JTFD sees slight uptick in activity


In a year upended by the coronavirus pandemic, 2020 was still a rewarding season for the Jerome Township Division of Fire.
“The Division of Fire is just so vital to our community and what they provide to us,” said Trustee Chair Megan Sloat.
During Wednesday’s trustees meeting, Fire Chief Douglas Stewart shared details from his department’s 2020 annual report.
In light of the pandemic, Stewart said Division of Fire saw only an approximately 1% increase in responses over 2019.
He noted that this was a common trend beyond just the township, as many individuals avoided hospitals while they were overwhelmed by COVID-19 patients.
“We kind of stayed flat this year,” Stewart said.
Despite this, he said the department responded to more structure fires in 2020 than they had in the past three years.
While responses were somewhat stagnant, Stewart said the fire department grew in a number of areas throughout 2020.
He said passage of the fire levy in November was the most notable accomplishment last year.
“It was a big challenge but it was a huge highlight,” he said, adding he is “so thankful” for the community’s support.
Voters approved the renewal of the 2011 2.9 mill levy with an additional 2.9 mills, which will not start collecting until 2022. It will allow the department to collect approximately $1.2 million in additional revenue.
Stewart said the funding from the fire levy will be directed mainly toward salaries and benefits of the nine firefighters who were hired using the SAFER Grant from the Federal Emergency Management Agency.
The levy will supplement the grant, which covers 75% of salary and benefits through 2021 then drops to 35% in 2022.
Stewart said the ability to keep the firefighters on staff beyond the duration of the grant allowed him to “recruit talent to Jerome.”
He said the additional positions resulted in less cross-staffing between units, which led to more individuals on the scene, less reliance on mutual aid and a faster response time.
“These firefighters are truly a blessing,” Stewart said.
Along with personnel, a variety of grants were used to purchase equipment for the Division of Fire.
State level grants allowed the department to purchase an extractor to clean firefighter’s turnout gear, medication pumps, simulation mannequins and new airway bags, Stewart added.

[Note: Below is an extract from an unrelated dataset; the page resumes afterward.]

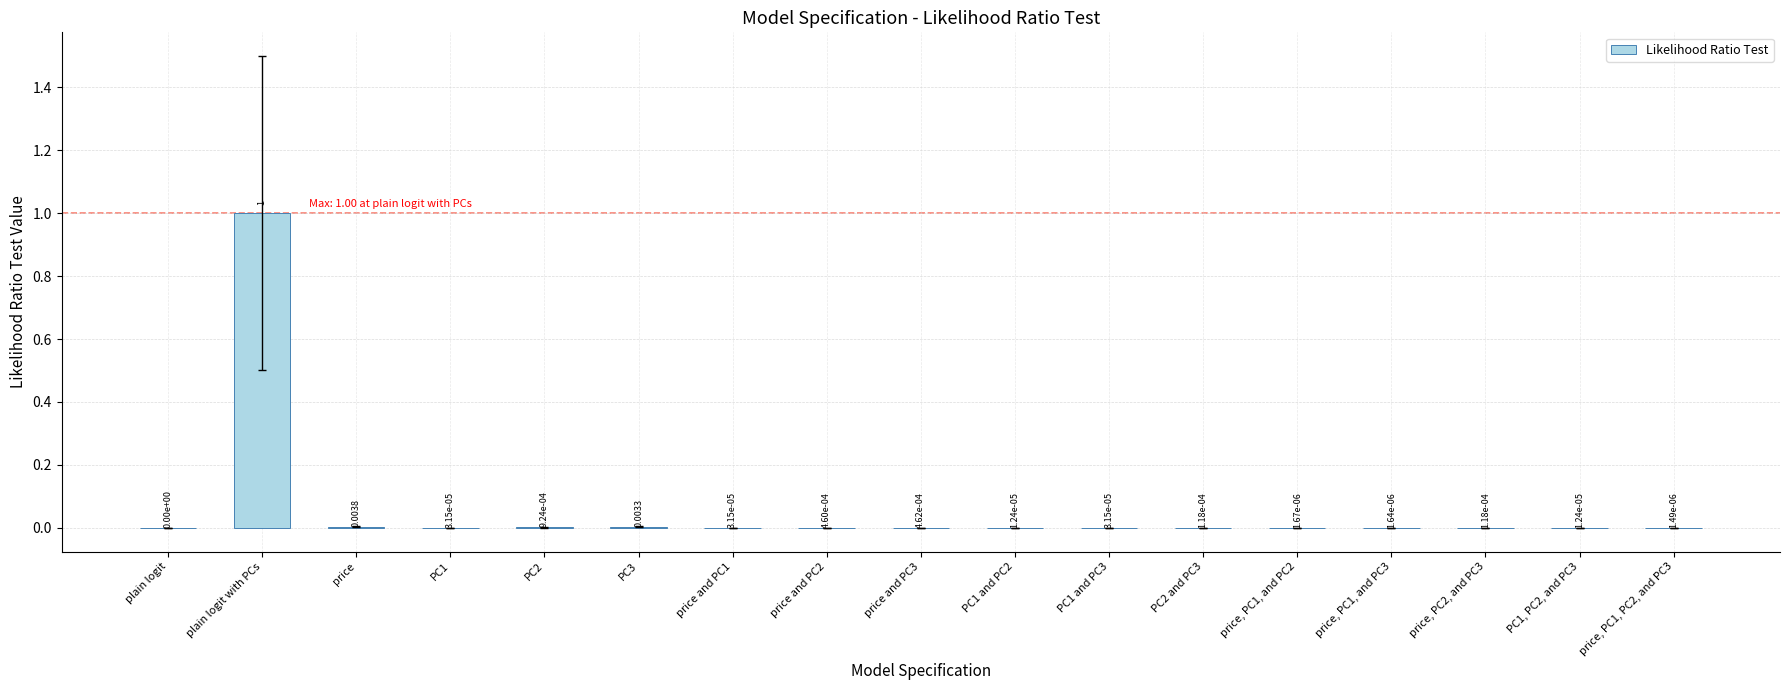

Are the bars horizontal?

No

CARES Act funding also bolstered the fire department.
Stewart said the federal funding was used to purchase 12 sets of turnout feat for firefighters, a bariatric cot and ramp system for a medic unit, upgraded cardiac monitors, decontamination units and a machine to fit firefighters with appropriate N95 masks.
The chief said his department chipped away at many of the goals they set for 2020, prior to the emergence of the coronavirus.
The department successfully passed the fire levy; hired the nine firefighters required by the SAFER Grant; finalized a performance appraisal system for employees; worked to improve the marketing plan and incorporate social media; conducted a budget review; and conducted a live fire exercise at a donated home.
Stewart noted that several goals will carry into 2021, mostly due to restrictions imposed by the pandemic.
He said the department is currently revising its Capital Improvements Budget following CARES Act expenditures and the passage of the fire levy. He anticipates it will be complete in April.
The Division of Fire is also crafting a health and wellness program for all members.
Stewart said Jerome Township is working closely with other local agencies to develop a Union County Insurance Services Office (ISO) Task Force to reduce their ratings.
He said the department’s community safety efforts “really suffered” due to the pandemic, but employees will continue to invest in community relations through 2021.
In addition to these continued goals, Stewart noted several new goals for the coming year.
He said the department aims to start the construction of the second fire station the Jerome Village area by June 1. Stewart emphasized that it is funded by the developers of Jerome Village, not the fire levy.
He said it will take “two years from that point to walk into the building,” so the department is also updating the current staffing model to accommodate a two-station operation.
In 2021, the Division of Fire also aims to secure funding and create a plan for remodeling the current fire station and finalize a purchasing process for an aerial ladder and vacuum tanker.
Trustees agreed that the Division of Fire is continually meeting, if not exceeding, their expectations, under Stewart’s leadership.
“I really feel like Jerome Township Fire is moving forward and I’m really proud to have a part in that,” said Trustee Joe Craft.